Istvan was furious. He could have taken the man by the arm and shaken him. You fool. You damned fool. Why don’t you rebel? All the servant’s logic seemed senseless to him, yet he acknowledged that his explanation of the crime they had stumbled upon might be correct.

“Think, Daniel! Is it worth it to kill for a handful of silver — a pair of rings and necklaces?”

“They do not do it for the booty. They must collect the fee or no one would believe that they would take them,” the servant whispered, holding on to Istvan. “They offered those people to the sea.”

Istvan strode on with clenched jaws. The insane lie: one devised it and the other stupidly believed it!

“The sea gives fish, the sea feeds us. We must assure ourselves of its good will. Otherwise it will be angry and reach for victims itself. Fishermen for generations, their fate depends on the sea, so is it any wonder, sahib, that they want to propitiate it?”

“And you are a Catholic?” Istvan tugged angrily at the young man’s arm. “Don’t you understand that this is a crime and those thugs are ready to lure new victims?”

“The runaways would have starved to death. And so — I did not push them into the water. They themselves wanted to go away. Best not to meddle. I am a Catholic. I also want eternal life. Let each save himself as he is able. Everything that happens happens because God permits it. If He had not willed it, He would not have allowed them to die.”

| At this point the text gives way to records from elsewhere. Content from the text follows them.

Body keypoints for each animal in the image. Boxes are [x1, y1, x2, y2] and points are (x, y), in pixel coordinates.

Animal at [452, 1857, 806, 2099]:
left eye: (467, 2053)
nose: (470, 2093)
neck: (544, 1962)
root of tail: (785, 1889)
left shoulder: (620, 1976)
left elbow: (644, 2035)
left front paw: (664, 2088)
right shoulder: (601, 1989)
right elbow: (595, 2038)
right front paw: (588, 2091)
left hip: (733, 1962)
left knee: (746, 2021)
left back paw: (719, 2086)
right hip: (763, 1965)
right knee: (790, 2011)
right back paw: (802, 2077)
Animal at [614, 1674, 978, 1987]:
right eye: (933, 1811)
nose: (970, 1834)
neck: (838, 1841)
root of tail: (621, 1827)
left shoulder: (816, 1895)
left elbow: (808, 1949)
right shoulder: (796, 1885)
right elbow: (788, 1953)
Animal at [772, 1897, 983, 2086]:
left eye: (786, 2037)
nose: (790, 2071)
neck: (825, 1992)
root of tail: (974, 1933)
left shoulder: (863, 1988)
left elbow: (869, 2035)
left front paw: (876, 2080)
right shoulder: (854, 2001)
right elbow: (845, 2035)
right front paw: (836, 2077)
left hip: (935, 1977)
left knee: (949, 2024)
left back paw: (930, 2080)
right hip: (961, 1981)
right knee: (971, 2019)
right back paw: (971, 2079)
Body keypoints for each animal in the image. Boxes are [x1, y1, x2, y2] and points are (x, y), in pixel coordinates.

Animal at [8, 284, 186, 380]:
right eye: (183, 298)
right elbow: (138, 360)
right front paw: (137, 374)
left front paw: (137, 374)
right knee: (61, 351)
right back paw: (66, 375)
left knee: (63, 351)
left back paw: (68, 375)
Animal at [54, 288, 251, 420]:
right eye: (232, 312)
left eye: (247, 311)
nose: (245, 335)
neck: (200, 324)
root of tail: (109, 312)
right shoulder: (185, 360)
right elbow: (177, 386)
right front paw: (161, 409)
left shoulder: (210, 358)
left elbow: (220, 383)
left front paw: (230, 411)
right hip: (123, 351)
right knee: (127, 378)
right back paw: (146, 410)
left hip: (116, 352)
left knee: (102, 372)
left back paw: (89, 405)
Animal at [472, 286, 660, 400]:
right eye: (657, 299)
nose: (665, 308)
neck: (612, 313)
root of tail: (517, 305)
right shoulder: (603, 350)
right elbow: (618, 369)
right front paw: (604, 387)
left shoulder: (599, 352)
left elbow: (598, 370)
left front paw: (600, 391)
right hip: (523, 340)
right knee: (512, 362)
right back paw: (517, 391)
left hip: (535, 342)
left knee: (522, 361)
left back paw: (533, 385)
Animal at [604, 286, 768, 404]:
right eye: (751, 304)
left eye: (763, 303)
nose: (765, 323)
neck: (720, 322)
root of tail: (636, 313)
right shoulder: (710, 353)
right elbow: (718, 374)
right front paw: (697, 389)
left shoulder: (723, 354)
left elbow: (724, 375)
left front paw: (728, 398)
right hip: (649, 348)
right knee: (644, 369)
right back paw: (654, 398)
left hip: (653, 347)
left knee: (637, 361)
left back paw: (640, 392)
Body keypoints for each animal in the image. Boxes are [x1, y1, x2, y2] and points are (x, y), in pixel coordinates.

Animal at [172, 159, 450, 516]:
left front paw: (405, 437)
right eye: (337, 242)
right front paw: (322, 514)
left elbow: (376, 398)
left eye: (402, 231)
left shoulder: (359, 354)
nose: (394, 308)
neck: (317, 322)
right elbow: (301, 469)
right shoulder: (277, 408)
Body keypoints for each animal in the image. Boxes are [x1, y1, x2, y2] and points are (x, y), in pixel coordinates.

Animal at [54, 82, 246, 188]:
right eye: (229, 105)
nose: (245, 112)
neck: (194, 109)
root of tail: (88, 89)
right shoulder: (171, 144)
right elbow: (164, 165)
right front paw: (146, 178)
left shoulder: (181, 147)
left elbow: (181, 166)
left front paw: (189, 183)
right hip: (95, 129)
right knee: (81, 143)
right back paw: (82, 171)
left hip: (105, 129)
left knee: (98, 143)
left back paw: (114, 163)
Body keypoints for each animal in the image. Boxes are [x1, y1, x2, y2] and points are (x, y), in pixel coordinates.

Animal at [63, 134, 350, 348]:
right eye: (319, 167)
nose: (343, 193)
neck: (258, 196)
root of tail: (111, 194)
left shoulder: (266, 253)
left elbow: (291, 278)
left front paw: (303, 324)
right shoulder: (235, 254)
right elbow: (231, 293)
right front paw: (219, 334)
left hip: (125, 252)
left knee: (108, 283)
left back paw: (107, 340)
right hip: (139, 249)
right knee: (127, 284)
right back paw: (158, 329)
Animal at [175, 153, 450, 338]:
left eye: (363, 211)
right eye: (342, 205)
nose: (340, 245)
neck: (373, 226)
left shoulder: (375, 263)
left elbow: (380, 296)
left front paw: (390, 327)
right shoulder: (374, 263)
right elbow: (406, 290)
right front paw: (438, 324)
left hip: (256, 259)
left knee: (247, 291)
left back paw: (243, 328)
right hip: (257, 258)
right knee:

Daniel understands nothing, and certainly thinks that I understand nothing. Caste and fate. He does not think of such people as his neighbors. He manages to anesthetize his love for God in Indian style. To anesthetize himself from cooperating with God, from co-creating himself and the world that exists, which after our death can be better, more beautiful because of what we leave behind.

From the long beaches washed by waves drifted a wet odor like the smell of a dog being chased in the rain.